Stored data
┄┄┄┄┄┄┄┄┄┄┄┄┄┄┄┄┄┄┄┄

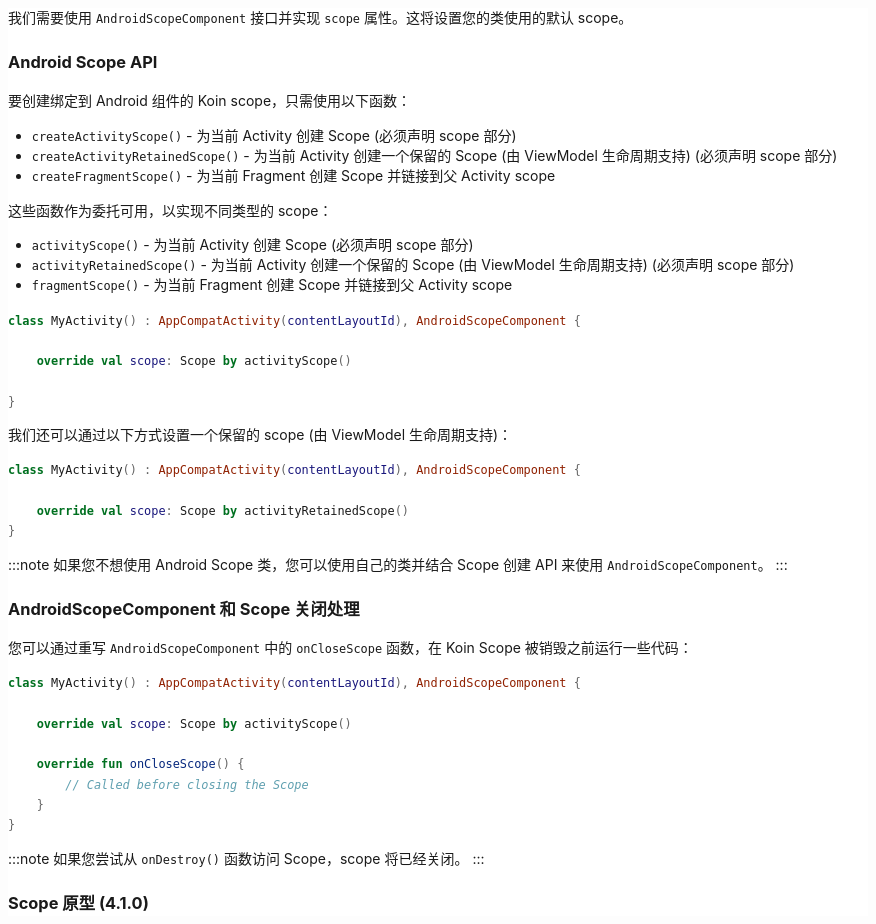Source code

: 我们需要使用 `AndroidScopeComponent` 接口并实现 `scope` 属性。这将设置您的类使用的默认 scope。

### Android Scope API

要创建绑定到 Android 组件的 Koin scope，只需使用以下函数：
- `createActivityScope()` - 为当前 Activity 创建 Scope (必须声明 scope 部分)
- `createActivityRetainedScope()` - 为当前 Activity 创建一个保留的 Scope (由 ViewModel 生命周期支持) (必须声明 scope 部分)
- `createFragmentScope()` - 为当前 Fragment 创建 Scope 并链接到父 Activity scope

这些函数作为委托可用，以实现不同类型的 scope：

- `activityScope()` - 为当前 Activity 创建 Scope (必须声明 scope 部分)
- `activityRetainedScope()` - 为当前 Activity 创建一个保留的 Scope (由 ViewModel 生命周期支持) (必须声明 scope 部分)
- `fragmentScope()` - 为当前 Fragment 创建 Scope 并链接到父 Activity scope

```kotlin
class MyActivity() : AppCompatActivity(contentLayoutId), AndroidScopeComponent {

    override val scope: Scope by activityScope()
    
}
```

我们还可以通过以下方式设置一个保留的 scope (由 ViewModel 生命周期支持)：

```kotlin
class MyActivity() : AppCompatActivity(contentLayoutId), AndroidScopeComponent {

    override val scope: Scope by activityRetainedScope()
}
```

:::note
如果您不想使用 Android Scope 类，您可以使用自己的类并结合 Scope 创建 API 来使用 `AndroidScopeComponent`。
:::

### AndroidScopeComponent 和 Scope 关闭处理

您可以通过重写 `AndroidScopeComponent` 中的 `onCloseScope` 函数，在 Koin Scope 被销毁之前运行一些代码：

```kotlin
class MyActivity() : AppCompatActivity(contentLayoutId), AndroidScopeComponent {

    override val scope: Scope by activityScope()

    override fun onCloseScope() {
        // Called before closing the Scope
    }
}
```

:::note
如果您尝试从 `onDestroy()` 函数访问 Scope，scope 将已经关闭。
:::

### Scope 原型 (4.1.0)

┄┄┄┄┄┄┄┄┄┄┄┄┄┄┄┄┄┄┄┄

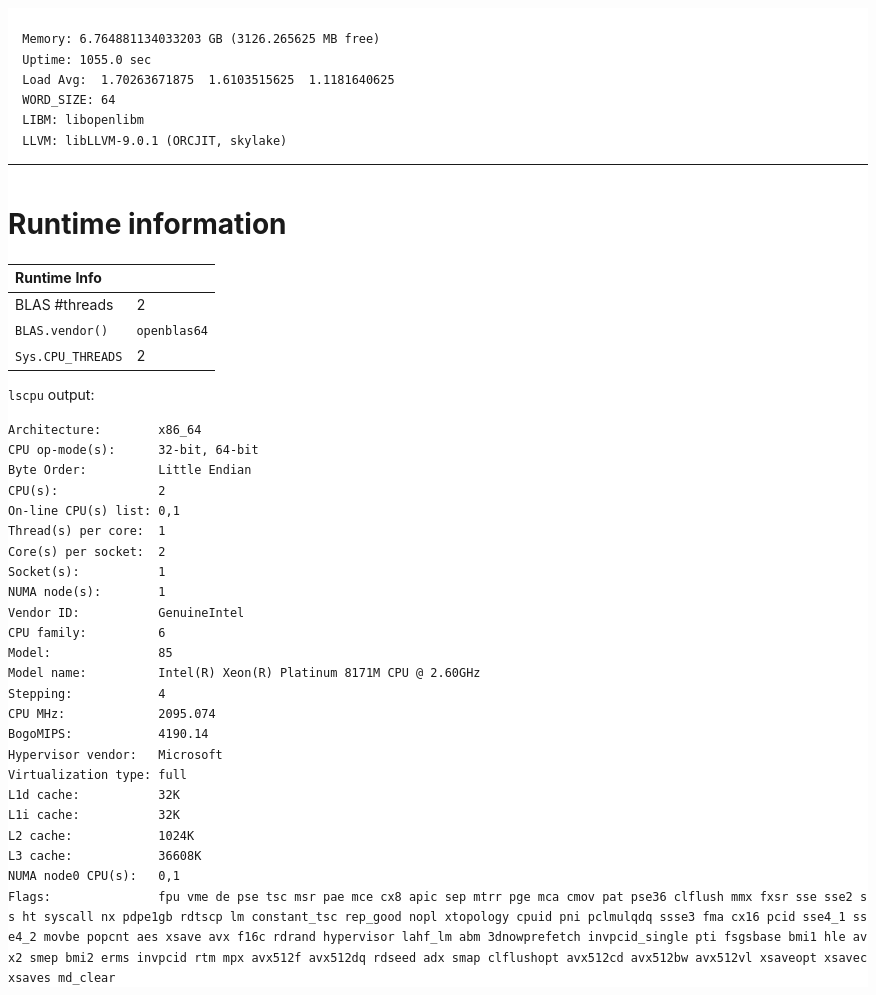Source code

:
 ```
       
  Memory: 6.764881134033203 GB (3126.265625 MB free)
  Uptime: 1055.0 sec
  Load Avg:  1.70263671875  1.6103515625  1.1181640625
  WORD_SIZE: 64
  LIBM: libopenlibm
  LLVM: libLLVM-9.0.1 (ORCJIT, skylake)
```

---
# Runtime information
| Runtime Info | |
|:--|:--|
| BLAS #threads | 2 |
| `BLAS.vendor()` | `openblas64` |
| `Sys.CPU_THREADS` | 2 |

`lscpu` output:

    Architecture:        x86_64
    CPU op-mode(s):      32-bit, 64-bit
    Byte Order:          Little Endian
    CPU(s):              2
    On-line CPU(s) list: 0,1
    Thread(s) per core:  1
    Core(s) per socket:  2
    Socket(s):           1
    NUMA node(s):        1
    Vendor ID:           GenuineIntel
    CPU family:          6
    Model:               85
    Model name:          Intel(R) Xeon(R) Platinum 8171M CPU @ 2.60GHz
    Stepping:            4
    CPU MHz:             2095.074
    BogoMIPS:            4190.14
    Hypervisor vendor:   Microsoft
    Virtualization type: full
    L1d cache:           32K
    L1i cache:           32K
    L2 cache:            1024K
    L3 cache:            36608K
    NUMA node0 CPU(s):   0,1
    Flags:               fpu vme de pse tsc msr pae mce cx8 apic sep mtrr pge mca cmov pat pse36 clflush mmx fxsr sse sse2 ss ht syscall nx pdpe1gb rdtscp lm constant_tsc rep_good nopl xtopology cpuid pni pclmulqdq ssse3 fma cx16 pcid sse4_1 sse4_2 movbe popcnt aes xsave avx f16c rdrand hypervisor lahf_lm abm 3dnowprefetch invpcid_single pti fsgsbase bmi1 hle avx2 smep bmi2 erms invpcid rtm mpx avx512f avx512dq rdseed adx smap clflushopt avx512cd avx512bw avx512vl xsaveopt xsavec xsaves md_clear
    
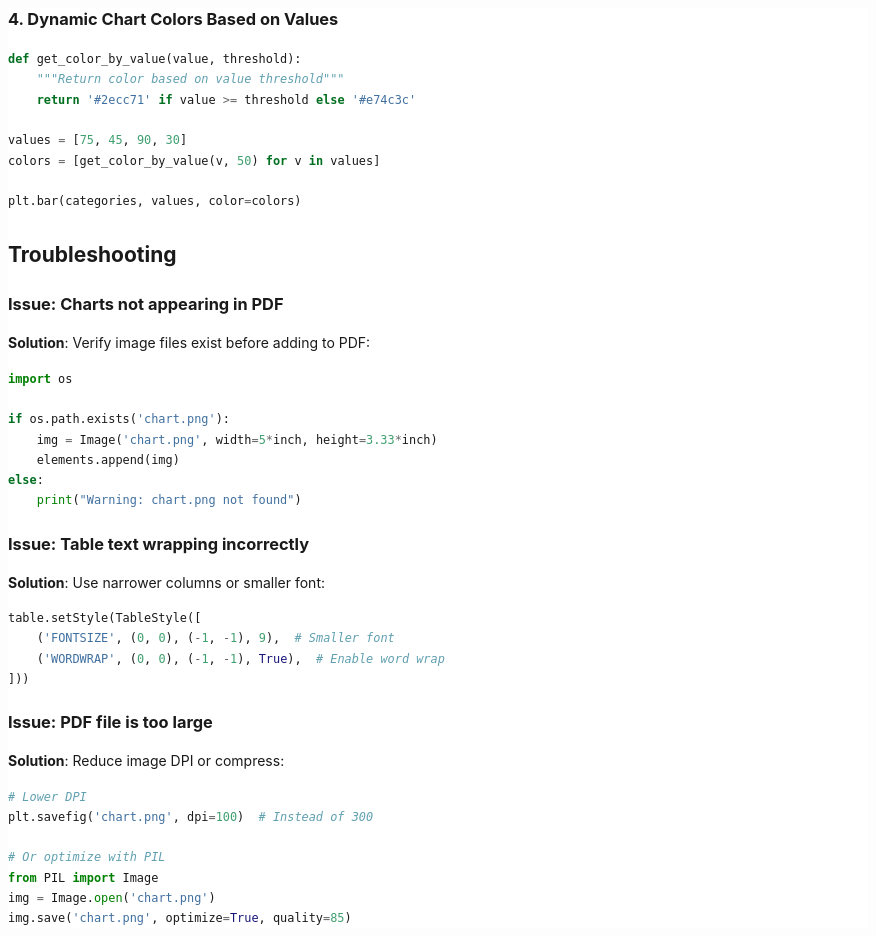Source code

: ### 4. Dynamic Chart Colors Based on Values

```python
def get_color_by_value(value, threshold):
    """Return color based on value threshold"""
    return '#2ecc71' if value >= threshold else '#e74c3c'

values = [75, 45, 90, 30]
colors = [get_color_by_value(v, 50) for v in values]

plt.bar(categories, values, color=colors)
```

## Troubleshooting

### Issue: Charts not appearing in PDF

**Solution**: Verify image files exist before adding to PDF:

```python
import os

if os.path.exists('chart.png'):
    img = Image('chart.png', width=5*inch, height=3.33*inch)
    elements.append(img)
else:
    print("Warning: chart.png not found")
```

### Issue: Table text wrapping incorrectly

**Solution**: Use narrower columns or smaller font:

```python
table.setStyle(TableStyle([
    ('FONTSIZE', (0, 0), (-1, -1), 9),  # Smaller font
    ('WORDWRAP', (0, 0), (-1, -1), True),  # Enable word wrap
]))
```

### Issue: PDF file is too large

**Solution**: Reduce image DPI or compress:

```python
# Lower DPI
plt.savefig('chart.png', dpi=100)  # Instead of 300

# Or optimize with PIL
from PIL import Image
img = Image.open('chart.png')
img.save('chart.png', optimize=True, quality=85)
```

┄┄┄┄┄┄┄┄┄┄┄┄┄┄┄┄┄┄┄┄

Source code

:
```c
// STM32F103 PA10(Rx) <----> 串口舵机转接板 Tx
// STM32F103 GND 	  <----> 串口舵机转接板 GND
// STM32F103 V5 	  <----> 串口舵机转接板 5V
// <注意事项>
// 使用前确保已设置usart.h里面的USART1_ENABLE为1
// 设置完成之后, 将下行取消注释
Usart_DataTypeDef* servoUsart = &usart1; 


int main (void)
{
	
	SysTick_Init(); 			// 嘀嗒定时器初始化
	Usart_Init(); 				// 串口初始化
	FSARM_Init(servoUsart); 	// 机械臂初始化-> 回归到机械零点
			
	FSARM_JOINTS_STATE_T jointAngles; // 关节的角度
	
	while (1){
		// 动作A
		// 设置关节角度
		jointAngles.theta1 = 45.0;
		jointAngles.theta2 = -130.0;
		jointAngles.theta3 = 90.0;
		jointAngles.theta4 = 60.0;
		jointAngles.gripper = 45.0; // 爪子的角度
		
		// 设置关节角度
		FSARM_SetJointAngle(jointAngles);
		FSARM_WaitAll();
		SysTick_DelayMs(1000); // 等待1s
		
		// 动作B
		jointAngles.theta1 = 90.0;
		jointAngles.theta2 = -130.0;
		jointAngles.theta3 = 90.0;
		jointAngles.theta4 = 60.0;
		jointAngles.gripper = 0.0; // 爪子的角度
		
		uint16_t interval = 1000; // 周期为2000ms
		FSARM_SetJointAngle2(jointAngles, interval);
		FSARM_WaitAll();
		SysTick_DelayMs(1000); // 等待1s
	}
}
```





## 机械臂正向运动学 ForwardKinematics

┄┄┄┄┄┄┄┄┄┄┄┄┄┄┄┄┄┄┄┄

All lines holding the word "onCloseScope" must be copied from the data.

### EXPECTED ANSWER
您可以通过重写 `AndroidScopeComponent` 中的 `onCloseScope` 函数，在 Koin Scope 被销毁之前运行一些代码：
    override fun onCloseScope() {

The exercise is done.